Not Rated | 2 h 8 min | Drama, Biopic | 1943
One of Hollywood’s all-time greats, Gary Cooper, was born in 1901. One of America’s all-time baseball greats, Lou Gehrig, was born just two years later, in 1903.
Both loved the outdoors; Gehrig, hitting his heart out as first baseman for the Yankees, and Cooper, stunt-riding, and hunting and fishing. In photographs, as young men, they looked uncannily alike.

In reality, they couldn’t be more different, presenting producers with at least a few challenges when casting Cooper to star in their biopic on Gehrig. Gehrig stood about 5 feet 9 inches tall, Cooper 6 feet 2 inches. Gehrig was left-handed, Cooper right-handed. Yet, once Cooper stepped onto the screen, he simply became Gehrig.
The year 2023 marks the 120th anniversary of Gehrig’s birth and the founding of the New York Yankees. It’s also the 100th anniversary of the opening of the Yankee stadium, where Gehrig later bade goodbye to baseball in a touching speech saying, inexplicably, how he considered himself “the luckiest man.”

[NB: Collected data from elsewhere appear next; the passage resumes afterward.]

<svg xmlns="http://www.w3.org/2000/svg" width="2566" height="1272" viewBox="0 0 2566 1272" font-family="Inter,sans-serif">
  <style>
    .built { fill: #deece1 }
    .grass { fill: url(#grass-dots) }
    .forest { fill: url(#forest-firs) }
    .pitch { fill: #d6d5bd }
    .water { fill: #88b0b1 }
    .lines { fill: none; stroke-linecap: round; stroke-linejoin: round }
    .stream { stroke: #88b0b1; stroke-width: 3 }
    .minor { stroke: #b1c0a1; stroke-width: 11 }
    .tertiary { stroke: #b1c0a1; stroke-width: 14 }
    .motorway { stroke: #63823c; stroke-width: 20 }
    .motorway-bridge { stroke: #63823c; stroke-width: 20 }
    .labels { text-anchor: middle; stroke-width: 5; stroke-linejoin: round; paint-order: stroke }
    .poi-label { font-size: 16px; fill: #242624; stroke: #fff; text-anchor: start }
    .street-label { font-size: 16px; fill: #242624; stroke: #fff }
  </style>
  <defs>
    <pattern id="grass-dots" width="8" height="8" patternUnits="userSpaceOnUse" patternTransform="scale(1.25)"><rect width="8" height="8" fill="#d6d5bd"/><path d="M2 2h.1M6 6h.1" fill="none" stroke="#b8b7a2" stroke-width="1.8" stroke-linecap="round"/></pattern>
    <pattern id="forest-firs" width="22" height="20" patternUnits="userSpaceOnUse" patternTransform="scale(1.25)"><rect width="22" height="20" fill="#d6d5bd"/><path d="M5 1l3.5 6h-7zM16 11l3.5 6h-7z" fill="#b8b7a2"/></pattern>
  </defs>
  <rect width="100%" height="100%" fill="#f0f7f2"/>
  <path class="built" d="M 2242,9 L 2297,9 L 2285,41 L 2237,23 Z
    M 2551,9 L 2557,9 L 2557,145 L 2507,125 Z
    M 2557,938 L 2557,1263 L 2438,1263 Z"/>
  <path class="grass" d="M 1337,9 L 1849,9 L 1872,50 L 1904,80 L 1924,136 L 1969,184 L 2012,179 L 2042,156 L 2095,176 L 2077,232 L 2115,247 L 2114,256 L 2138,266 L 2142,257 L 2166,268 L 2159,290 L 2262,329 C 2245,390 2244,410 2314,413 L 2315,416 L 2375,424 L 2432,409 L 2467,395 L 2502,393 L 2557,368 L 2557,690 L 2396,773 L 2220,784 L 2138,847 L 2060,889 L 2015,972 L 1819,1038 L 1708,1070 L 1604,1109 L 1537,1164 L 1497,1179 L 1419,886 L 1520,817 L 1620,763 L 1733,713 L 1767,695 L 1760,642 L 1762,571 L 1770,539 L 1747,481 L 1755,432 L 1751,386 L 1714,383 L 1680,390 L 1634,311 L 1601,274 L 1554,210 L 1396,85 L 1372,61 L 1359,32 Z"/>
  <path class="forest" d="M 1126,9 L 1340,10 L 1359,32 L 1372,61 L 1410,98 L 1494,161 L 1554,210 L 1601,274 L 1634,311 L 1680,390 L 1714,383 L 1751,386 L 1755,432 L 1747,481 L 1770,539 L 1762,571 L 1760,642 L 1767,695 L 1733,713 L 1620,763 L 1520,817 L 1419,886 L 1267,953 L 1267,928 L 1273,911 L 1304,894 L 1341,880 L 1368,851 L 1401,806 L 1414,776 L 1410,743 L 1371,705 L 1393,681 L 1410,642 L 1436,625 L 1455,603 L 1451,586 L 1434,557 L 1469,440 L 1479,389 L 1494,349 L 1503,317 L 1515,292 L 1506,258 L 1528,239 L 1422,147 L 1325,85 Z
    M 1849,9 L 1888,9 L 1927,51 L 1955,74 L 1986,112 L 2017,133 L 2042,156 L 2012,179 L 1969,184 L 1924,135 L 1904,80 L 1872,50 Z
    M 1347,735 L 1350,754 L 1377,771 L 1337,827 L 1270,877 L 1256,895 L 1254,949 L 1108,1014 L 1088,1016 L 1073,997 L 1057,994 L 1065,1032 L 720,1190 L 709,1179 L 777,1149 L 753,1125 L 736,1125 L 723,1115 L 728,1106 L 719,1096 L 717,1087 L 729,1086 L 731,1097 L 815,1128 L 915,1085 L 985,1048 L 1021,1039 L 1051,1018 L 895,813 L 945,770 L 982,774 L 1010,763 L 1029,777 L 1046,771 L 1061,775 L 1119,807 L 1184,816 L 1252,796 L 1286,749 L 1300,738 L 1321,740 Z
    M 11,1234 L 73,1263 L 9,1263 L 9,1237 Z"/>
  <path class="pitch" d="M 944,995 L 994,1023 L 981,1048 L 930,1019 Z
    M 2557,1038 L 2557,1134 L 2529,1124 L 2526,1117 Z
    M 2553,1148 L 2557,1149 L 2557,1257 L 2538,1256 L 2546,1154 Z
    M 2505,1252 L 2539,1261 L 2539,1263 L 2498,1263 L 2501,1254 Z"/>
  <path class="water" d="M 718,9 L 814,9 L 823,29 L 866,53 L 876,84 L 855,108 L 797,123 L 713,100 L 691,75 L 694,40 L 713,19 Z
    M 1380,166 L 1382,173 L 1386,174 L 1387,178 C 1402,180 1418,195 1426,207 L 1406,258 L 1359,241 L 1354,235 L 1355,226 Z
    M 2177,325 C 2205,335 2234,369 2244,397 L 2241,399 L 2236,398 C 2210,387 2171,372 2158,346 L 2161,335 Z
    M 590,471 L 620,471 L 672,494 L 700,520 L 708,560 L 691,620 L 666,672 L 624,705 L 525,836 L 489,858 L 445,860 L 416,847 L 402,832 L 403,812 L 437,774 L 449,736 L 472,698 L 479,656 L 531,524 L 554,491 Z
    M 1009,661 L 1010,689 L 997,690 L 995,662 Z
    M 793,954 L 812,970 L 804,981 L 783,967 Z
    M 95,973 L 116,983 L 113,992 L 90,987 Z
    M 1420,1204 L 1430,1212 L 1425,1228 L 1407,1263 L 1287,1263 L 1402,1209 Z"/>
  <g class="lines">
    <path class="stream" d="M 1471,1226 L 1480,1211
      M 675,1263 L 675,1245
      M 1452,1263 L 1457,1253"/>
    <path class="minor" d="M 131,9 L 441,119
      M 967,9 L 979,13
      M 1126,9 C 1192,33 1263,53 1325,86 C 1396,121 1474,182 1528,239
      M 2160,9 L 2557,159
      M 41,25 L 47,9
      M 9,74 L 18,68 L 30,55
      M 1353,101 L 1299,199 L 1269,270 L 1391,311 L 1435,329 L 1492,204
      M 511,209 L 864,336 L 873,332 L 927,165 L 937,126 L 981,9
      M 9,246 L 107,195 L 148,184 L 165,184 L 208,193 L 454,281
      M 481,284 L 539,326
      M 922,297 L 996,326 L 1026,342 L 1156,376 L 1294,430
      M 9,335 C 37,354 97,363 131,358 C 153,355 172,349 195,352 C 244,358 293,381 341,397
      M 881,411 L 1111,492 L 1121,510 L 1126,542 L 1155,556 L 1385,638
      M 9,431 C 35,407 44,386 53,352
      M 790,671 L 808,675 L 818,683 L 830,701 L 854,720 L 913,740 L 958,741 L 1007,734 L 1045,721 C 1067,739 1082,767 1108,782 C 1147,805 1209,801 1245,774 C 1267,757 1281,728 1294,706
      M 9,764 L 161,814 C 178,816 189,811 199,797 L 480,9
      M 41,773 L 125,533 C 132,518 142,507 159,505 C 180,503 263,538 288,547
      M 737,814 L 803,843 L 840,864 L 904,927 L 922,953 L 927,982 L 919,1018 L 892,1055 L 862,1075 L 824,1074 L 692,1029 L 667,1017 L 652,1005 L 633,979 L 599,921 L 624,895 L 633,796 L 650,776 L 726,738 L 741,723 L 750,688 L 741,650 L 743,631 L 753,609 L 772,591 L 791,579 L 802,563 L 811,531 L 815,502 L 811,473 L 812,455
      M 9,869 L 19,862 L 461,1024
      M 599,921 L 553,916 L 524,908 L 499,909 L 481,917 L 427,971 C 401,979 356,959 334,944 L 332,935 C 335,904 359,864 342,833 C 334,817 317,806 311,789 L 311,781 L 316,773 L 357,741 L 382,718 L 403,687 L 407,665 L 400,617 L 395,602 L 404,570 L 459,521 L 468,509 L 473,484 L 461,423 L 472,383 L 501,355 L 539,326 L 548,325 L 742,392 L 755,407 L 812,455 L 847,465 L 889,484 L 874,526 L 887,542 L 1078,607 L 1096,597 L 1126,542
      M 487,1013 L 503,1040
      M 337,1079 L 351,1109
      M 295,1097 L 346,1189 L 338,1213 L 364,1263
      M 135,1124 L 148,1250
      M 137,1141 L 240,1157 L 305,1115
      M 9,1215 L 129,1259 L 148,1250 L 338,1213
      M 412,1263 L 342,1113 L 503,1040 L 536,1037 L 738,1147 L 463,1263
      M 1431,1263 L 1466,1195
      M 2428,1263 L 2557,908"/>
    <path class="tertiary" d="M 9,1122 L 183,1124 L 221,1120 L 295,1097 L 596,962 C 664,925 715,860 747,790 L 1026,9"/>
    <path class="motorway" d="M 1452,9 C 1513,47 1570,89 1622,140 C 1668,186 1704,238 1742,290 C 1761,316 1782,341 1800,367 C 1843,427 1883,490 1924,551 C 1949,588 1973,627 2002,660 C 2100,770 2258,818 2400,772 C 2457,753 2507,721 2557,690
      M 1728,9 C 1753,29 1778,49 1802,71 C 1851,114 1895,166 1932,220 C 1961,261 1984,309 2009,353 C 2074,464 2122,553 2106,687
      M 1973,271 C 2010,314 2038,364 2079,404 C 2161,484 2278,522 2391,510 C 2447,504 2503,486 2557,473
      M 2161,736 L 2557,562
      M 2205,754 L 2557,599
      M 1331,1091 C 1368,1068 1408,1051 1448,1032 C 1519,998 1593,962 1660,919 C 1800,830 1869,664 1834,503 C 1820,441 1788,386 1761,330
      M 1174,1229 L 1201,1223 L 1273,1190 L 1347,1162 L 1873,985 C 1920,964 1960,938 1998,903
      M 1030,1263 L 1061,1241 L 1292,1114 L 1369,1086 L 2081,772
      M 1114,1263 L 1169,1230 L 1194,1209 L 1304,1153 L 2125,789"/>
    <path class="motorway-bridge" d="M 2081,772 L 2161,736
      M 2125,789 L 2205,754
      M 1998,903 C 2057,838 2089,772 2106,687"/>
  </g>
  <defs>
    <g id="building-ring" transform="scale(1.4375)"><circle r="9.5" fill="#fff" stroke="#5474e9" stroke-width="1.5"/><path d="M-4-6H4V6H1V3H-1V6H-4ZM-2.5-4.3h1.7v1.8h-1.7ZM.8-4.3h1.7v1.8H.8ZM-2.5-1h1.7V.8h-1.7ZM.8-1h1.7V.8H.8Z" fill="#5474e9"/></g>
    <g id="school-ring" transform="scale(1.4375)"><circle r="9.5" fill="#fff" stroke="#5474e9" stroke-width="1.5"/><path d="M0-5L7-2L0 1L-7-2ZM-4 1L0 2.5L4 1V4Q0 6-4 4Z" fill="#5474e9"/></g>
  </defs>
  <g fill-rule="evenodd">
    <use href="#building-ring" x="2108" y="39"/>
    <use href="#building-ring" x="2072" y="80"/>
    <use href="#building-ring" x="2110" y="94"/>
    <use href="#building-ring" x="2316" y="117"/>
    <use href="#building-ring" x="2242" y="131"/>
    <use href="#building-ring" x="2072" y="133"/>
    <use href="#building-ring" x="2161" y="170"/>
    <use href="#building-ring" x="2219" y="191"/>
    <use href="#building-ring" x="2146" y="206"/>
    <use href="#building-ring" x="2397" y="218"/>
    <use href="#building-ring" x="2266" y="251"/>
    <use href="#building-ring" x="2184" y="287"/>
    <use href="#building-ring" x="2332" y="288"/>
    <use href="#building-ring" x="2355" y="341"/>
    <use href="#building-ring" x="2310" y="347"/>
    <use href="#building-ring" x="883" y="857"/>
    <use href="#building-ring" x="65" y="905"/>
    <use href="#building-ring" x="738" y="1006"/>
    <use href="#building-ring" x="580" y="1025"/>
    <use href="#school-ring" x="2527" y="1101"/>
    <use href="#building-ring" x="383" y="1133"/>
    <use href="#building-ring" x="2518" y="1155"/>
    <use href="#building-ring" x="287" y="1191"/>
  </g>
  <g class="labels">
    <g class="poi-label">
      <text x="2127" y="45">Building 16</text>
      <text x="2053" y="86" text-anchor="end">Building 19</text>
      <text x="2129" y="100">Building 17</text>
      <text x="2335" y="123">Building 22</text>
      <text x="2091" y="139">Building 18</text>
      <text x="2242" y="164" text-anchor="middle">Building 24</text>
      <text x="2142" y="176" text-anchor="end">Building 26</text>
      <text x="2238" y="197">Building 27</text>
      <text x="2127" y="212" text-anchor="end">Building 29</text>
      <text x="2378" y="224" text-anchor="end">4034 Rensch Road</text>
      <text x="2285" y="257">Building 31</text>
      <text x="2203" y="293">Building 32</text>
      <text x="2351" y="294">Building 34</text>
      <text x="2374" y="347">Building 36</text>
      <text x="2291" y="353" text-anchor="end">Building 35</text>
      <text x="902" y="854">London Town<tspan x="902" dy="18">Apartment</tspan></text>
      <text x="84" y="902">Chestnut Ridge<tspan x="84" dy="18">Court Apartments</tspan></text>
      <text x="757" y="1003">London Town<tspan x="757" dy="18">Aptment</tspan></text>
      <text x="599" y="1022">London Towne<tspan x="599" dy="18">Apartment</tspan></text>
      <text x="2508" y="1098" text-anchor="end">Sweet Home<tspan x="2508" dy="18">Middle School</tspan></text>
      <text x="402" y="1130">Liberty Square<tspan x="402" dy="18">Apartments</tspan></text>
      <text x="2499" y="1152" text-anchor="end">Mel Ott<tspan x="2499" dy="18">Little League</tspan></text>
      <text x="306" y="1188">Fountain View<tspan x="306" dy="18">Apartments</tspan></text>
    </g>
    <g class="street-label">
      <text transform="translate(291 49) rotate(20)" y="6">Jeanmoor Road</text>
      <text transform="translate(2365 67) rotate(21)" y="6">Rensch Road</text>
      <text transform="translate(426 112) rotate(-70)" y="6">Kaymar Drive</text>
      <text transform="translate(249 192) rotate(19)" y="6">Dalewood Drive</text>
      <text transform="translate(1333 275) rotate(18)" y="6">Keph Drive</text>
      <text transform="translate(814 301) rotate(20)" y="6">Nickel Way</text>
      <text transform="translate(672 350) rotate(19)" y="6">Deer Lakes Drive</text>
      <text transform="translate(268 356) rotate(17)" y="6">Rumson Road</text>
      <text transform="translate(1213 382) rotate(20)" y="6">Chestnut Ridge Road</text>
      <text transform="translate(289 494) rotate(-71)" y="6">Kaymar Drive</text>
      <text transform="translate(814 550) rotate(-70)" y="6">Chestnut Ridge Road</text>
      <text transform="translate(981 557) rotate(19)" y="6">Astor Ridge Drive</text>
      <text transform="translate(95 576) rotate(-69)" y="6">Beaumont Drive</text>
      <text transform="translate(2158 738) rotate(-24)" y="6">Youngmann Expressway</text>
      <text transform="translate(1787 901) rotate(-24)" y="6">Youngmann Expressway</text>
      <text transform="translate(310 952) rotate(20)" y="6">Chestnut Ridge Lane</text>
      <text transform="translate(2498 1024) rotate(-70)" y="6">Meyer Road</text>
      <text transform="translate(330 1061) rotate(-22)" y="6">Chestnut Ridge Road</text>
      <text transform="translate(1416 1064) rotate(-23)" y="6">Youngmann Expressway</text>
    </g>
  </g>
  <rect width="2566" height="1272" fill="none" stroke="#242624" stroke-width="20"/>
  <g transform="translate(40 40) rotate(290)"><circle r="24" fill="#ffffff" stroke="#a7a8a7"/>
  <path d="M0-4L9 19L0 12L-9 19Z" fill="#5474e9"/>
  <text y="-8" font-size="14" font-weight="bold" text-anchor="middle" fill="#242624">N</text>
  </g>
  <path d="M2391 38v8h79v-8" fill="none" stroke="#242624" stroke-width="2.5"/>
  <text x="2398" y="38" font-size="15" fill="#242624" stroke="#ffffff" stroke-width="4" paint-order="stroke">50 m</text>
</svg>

Why inexplicably? Gehrig’s promising career was cut short cruelly, when he died at the age of 37. He succumbed to a neurodegenerative disease that the medical world knew so little about and that’s since been called “Lou Gehrig’s disease.”
Homage to a Hero
Released just after Gehrig died, the film’s opening credits make no secret of his death, including a brief text of homage to a man who, even in his prime, was a lesson in simplicity and modesty to America’s youth.A man who faced death with valor and fortitude, leaving behind a legacy of courage that should inspire not just sportsmen, but “all men.”